▶ [Task directions]: From the entries below, reproduce exactly the line containing "13: (228, 120, 4.05)", the line containing "36: (427, 91, 22.14)", and every line in between, with nothing added.

*** Opening of Task material ***

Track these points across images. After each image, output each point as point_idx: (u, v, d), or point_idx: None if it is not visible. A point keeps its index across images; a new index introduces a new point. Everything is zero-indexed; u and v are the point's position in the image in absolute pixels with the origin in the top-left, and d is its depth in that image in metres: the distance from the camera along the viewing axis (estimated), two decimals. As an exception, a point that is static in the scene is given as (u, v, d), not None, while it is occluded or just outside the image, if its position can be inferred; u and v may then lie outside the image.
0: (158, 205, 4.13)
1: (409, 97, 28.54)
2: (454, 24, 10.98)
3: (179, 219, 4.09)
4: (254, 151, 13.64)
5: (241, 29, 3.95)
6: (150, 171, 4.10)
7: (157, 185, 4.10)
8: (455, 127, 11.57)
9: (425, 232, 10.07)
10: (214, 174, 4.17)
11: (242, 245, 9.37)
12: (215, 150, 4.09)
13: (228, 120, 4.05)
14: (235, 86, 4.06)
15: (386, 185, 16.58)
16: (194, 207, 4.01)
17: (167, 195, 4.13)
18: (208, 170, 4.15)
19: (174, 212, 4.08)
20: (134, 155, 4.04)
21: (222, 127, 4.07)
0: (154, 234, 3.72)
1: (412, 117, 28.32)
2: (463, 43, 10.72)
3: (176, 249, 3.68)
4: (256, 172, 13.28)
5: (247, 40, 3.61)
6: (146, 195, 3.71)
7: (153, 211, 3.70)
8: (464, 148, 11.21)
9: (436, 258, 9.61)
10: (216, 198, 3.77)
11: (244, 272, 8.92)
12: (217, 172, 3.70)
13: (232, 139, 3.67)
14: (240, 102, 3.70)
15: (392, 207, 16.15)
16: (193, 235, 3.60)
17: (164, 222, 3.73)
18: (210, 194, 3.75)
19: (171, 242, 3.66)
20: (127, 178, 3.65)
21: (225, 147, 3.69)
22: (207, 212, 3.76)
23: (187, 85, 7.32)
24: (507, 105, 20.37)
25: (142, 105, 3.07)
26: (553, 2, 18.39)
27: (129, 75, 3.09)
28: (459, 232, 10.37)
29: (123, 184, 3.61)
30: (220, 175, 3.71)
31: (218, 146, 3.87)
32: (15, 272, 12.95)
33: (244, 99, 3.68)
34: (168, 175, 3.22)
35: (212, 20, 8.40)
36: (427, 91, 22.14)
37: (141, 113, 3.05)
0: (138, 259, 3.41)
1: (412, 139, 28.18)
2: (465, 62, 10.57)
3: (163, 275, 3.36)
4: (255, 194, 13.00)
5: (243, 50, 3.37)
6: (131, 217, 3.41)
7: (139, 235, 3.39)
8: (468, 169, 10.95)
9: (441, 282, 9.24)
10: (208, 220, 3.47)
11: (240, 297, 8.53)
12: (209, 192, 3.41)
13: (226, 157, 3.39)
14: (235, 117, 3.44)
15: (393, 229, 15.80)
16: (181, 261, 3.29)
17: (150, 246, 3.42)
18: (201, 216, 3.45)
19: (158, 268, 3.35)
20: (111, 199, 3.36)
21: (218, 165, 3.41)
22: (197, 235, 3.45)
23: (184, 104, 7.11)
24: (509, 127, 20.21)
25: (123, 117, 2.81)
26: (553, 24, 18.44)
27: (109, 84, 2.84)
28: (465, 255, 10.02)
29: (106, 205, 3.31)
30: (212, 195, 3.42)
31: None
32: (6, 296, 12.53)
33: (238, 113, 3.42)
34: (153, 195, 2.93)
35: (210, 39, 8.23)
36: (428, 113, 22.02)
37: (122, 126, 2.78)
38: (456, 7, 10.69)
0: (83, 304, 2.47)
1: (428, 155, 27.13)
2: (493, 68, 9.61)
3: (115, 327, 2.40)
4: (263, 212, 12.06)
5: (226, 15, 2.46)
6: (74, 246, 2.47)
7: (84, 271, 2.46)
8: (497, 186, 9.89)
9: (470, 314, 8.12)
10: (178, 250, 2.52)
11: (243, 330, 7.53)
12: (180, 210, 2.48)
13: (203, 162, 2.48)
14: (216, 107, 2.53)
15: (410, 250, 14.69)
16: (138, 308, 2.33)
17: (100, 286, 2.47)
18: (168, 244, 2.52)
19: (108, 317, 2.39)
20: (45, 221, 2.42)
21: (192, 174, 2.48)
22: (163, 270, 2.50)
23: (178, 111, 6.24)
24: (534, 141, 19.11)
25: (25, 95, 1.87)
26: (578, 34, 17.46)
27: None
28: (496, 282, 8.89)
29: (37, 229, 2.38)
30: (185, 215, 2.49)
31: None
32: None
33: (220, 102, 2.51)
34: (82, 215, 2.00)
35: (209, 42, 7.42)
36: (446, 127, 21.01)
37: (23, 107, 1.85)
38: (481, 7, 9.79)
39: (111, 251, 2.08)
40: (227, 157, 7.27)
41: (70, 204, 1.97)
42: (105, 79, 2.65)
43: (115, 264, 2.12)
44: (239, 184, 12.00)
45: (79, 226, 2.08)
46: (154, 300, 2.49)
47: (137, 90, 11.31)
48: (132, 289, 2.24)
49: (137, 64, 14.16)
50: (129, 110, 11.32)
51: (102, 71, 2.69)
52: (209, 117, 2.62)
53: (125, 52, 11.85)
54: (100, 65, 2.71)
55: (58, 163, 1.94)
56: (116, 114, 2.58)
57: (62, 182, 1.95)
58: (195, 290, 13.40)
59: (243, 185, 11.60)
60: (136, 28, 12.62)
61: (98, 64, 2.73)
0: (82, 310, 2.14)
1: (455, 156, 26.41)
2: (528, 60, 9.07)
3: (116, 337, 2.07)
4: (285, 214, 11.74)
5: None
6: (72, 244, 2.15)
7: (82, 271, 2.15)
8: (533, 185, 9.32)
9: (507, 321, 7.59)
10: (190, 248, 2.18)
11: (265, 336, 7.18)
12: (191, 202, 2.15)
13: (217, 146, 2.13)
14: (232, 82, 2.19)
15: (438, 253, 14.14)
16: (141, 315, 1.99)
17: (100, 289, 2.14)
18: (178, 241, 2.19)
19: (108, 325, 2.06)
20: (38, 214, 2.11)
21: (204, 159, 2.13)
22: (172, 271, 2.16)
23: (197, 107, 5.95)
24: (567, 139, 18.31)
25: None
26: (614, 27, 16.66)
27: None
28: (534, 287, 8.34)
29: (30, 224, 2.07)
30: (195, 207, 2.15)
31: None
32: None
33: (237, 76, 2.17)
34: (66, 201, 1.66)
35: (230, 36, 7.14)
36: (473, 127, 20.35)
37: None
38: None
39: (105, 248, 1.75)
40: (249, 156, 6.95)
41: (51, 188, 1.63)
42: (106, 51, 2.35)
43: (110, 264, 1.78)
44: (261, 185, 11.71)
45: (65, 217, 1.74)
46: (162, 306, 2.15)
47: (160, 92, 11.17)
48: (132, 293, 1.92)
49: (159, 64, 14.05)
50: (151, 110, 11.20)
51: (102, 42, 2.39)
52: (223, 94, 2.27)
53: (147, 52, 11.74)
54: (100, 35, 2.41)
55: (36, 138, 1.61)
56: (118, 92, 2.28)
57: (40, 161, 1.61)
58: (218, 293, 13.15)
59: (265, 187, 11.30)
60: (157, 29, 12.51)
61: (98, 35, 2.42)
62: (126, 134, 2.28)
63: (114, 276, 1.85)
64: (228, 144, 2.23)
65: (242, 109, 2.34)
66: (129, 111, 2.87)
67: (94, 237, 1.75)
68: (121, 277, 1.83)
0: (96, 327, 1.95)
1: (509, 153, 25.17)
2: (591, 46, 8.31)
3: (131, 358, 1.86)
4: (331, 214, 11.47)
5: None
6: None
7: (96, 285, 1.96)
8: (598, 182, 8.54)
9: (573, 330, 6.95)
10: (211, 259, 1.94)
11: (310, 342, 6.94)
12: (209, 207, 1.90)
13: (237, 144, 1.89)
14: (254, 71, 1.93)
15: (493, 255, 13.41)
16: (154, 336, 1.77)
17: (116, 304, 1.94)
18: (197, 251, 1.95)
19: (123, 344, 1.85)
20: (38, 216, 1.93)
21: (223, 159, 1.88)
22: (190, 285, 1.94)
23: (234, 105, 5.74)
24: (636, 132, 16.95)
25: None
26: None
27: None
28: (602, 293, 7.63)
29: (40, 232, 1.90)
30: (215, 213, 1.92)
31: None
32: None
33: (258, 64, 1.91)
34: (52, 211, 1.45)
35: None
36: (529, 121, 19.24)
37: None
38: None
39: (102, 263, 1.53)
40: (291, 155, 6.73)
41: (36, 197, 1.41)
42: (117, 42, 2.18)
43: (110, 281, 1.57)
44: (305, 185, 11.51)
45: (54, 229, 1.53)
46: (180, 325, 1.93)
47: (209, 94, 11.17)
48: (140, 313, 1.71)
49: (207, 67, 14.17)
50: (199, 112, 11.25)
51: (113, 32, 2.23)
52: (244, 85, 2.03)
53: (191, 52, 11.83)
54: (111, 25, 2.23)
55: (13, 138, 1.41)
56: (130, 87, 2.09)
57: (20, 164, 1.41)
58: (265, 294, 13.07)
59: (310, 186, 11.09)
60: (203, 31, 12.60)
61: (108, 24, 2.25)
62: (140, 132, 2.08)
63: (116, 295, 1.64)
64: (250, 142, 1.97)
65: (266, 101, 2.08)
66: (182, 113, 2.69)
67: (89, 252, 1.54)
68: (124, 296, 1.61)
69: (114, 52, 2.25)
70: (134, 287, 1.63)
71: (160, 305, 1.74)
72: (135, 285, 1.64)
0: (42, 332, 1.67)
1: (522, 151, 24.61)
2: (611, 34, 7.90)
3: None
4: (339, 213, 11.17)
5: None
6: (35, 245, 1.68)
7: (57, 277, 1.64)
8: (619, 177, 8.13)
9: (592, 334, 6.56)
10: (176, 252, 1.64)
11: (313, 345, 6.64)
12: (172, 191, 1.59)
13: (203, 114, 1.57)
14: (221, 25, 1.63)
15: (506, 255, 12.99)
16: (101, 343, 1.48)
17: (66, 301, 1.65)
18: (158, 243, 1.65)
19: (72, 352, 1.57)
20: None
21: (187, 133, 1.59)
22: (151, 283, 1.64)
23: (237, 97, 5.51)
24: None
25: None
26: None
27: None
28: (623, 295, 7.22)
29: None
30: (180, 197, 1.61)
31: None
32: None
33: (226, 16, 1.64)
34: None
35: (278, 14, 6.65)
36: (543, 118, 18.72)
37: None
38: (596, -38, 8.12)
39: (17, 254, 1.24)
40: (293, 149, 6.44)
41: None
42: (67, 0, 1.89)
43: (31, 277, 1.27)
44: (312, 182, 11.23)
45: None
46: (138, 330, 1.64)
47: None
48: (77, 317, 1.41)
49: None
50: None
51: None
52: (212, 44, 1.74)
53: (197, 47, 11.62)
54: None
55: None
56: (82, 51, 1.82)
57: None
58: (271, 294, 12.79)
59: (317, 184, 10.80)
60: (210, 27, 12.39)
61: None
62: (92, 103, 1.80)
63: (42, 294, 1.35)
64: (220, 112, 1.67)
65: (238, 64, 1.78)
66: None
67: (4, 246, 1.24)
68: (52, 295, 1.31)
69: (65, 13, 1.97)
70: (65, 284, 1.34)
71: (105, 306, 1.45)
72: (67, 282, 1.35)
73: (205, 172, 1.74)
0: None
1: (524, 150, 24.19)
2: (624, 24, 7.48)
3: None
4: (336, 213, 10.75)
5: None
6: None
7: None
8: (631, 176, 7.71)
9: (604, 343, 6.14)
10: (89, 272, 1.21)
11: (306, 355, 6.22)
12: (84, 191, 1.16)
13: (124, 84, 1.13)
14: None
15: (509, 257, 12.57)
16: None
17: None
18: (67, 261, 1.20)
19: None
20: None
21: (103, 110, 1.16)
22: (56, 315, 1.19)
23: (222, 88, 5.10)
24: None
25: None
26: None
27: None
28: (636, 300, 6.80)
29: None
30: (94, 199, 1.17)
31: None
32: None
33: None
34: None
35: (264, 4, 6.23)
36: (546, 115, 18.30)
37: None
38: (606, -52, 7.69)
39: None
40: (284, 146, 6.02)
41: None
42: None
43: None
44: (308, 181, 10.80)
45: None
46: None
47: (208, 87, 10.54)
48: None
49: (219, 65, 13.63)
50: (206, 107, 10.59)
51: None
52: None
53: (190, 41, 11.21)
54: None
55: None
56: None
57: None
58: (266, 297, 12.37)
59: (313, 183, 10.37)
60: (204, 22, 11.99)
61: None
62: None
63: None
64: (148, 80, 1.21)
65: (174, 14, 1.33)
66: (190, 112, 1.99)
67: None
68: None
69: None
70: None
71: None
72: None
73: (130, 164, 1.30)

*** Close of Task material ***

▶ [Answer section]:
13: (228, 120, 4.05)
14: (235, 86, 4.06)
15: (386, 185, 16.58)
16: (194, 207, 4.01)
17: (167, 195, 4.13)
18: (208, 170, 4.15)
19: (174, 212, 4.08)
20: (134, 155, 4.04)
21: (222, 127, 4.07)
0: (154, 234, 3.72)
1: (412, 117, 28.32)
2: (463, 43, 10.72)
3: (176, 249, 3.68)
4: (256, 172, 13.28)
5: (247, 40, 3.61)
6: (146, 195, 3.71)
7: (153, 211, 3.70)
8: (464, 148, 11.21)
9: (436, 258, 9.61)
10: (216, 198, 3.77)
11: (244, 272, 8.92)
12: (217, 172, 3.70)
13: (232, 139, 3.67)
14: (240, 102, 3.70)
15: (392, 207, 16.15)
16: (193, 235, 3.60)
17: (164, 222, 3.73)
18: (210, 194, 3.75)
19: (171, 242, 3.66)
20: (127, 178, 3.65)
21: (225, 147, 3.69)
22: (207, 212, 3.76)
23: (187, 85, 7.32)
24: (507, 105, 20.37)
25: (142, 105, 3.07)
26: (553, 2, 18.39)
27: (129, 75, 3.09)
28: (459, 232, 10.37)
29: (123, 184, 3.61)
30: (220, 175, 3.71)
31: (218, 146, 3.87)
32: (15, 272, 12.95)
33: (244, 99, 3.68)
34: (168, 175, 3.22)
35: (212, 20, 8.40)
36: (427, 91, 22.14)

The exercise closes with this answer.